L'artista marziale taiwanese Lin Yu-ting (a sinistra) si è assicurata almeno una medaglia di bronzo dopo una convincente vittoria nei quarti di finale.
Con la sua seconda vittoria nel torneo, il pugile taiwanese di 28 anni si è assicurato una medaglia, poiché ai pugili sconfitti in semifinale viene assegnata una medaglia di bronzo.
In precedenza, Khelif si era già assicurata almeno una medaglia di bronzo dopo aver vinto il suo incontro dei quarti di finale nella categoria femminile 66 kg il 3 agosto.
Khelif e Lin sono stati squalificati dai Campionati del Mondo dello scorso anno per non aver superato i test di genere, ma hanno comunque potuto partecipare alle Olimpiadi di quest'anno. Hanno partecipato anche alle Olimpiadi del 2020, ma non hanno vinto medaglie.

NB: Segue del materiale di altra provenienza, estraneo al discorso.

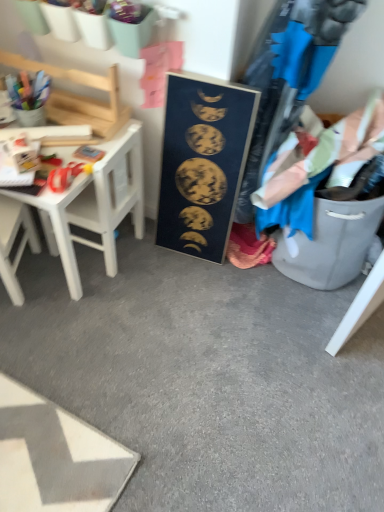
The width and height of the screenshot is (384, 512). In order to click on vacant space to the left of gold metallic moon phases at center in this screenshot , I will do (143, 258).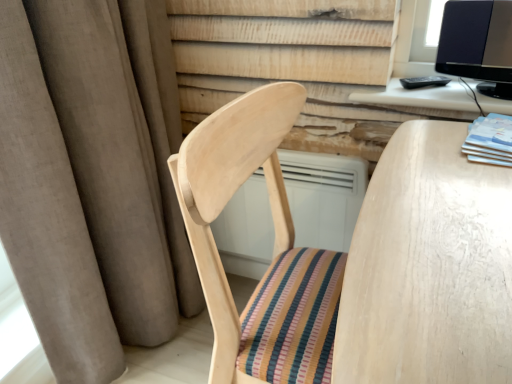
Question: Can you confirm if white wood computer desk at upper right is thinner than matte blue book at right?

Choices:
 (A) no
 (B) yes

Answer: (B)

Question: Does white wood computer desk at upper right appear on the right side of matte blue book at right?

Choices:
 (A) yes
 (B) no

Answer: (B)

Question: Considering the relative sizes of white wood computer desk at upper right and matte blue book at right in the image provided, is white wood computer desk at upper right wider than matte blue book at right?

Choices:
 (A) no
 (B) yes

Answer: (A)

Question: Is white wood computer desk at upper right bigger than matte blue book at right?

Choices:
 (A) no
 (B) yes

Answer: (B)

Question: Are white wood computer desk at upper right and matte blue book at right beside each other?

Choices:
 (A) yes
 (B) no

Answer: (B)

Question: Is white wood computer desk at upper right situated inside brown fabric curtain at left or outside?

Choices:
 (A) outside
 (B) inside

Answer: (A)

Question: Does point coord(421,96) appear closer or farther from the camera than point coord(102,263)?

Choices:
 (A) closer
 (B) farther

Answer: (A)

Question: Relative to brown fabric curtain at left, is white wood computer desk at upper right in front or behind?

Choices:
 (A) behind
 (B) front

Answer: (A)

Question: Is white wood computer desk at upper right taller or shorter than brown fabric curtain at left?

Choices:
 (A) short
 (B) tall

Answer: (A)

Question: Is brown fabric curtain at left inside or outside of white wood computer desk at upper right?

Choices:
 (A) outside
 (B) inside

Answer: (A)

Question: Considering the positions of brown fabric curtain at left and white wood computer desk at upper right in the image, is brown fabric curtain at left taller or shorter than white wood computer desk at upper right?

Choices:
 (A) short
 (B) tall

Answer: (B)

Question: From the image's perspective, is brown fabric curtain at left above or below white wood computer desk at upper right?

Choices:
 (A) below
 (B) above

Answer: (A)

Question: From a real-world perspective, relative to white wood computer desk at upper right, is brown fabric curtain at left vertically above or below?

Choices:
 (A) below
 (B) above

Answer: (A)

Question: Choose the correct answer: Is matte blue book at right inside brown fabric curtain at left or outside it?

Choices:
 (A) outside
 (B) inside

Answer: (A)

Question: From their relative heights in the image, would you say matte blue book at right is taller or shorter than brown fabric curtain at left?

Choices:
 (A) tall
 (B) short

Answer: (B)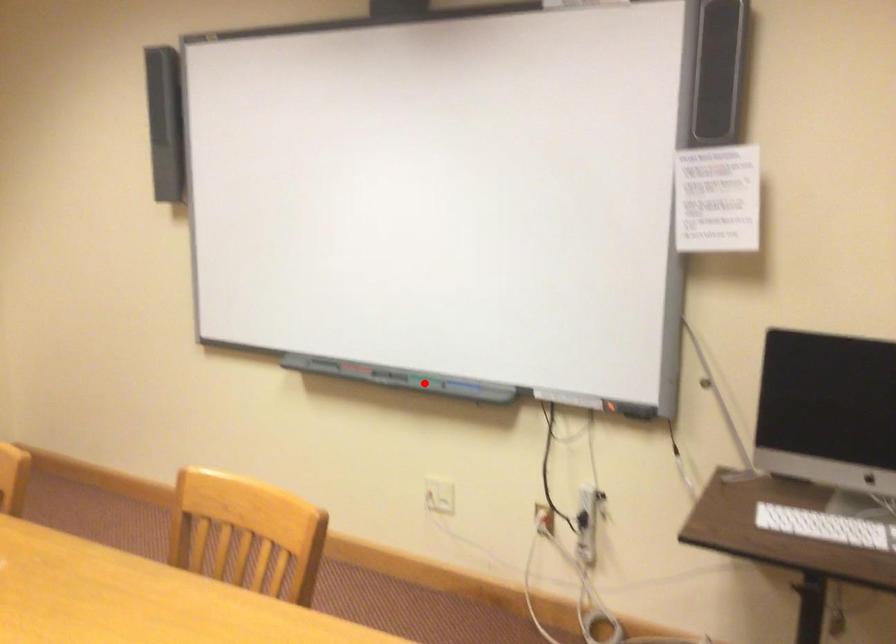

La controversia è scoppiata il 1° agosto, quando Khelif ha impiegato solo 46 secondi per vincere il suo incontro d'esordio nella capitale francese, costringendo la sua avversaria italiana Angela Carini a ritirarsi dal combattimento a causa di un grave infortunio al naso. La Carini è scoppiata in lacrime sul ring.

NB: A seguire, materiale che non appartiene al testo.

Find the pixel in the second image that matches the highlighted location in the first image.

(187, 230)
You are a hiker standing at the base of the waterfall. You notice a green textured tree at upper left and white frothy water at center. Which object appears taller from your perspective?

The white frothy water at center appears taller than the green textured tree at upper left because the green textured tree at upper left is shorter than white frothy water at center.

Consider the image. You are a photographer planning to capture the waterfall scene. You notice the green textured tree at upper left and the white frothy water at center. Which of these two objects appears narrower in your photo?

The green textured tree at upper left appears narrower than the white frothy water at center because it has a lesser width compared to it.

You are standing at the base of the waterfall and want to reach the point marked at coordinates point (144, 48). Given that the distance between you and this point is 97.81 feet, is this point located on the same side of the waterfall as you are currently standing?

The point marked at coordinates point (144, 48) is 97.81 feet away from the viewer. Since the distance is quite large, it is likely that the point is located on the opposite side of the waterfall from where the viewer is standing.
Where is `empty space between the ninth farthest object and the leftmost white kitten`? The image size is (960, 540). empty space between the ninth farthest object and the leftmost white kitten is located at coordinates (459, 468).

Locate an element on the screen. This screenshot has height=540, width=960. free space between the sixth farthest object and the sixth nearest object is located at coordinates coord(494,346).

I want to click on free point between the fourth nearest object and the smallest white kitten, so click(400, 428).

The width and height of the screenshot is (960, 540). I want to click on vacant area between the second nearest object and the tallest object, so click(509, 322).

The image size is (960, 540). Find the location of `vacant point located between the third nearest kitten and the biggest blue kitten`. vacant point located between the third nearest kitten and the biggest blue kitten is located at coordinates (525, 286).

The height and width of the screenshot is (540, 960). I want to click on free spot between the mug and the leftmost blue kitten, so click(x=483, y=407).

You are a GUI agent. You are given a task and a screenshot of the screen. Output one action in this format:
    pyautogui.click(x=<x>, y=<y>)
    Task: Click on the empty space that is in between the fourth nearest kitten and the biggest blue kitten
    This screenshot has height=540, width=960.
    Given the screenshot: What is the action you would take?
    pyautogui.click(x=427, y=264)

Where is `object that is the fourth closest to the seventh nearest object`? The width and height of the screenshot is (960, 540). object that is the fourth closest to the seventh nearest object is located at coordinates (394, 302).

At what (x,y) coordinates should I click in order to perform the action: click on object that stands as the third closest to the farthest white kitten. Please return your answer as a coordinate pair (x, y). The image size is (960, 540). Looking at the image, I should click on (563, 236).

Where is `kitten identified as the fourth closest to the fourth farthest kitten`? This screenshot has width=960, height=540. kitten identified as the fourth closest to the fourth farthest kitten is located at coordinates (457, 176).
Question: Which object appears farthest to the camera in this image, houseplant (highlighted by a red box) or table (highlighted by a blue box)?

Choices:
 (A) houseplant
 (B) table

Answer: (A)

Lin aveva già attirato l'attenzione sconfiggendo Sitora Turdibekova dell'Uzbekistan per 5-0 nella partita d'esordio.

L'artista marziale Lin Yu-ting (a sinistra) ha ricevuto molte critiche per controversie legate al suo genere.
Lin e Khelif (25 anni) sono stati squalificati dai Campionati del Mondo di pugilato del 2023 organizzati dalla Federazione Internazionale di Pugilato (IBA). Questa settimana, l'IBA ha dichiarato che i due pugili "non si sono sottoposti a un test del testosterone, ma si sottoporranno a un test separato e accreditato, i cui dettagli rimangono riservati".
La gara di pugilato di quest'anno è stata organizzata dal Comitato Olimpico Internazionale (CIO). L'organizzazione si è anche espressa in difesa di Khelif e Lin. Il presidente del CIO, Thomas Bach, ha dichiarato il 3 agosto che sono nate e cresciute come donne e che i loro passaporti lo attestano chiaramente. Tuttavia, la controversia sul genere di queste due pugili rimane irrisolta.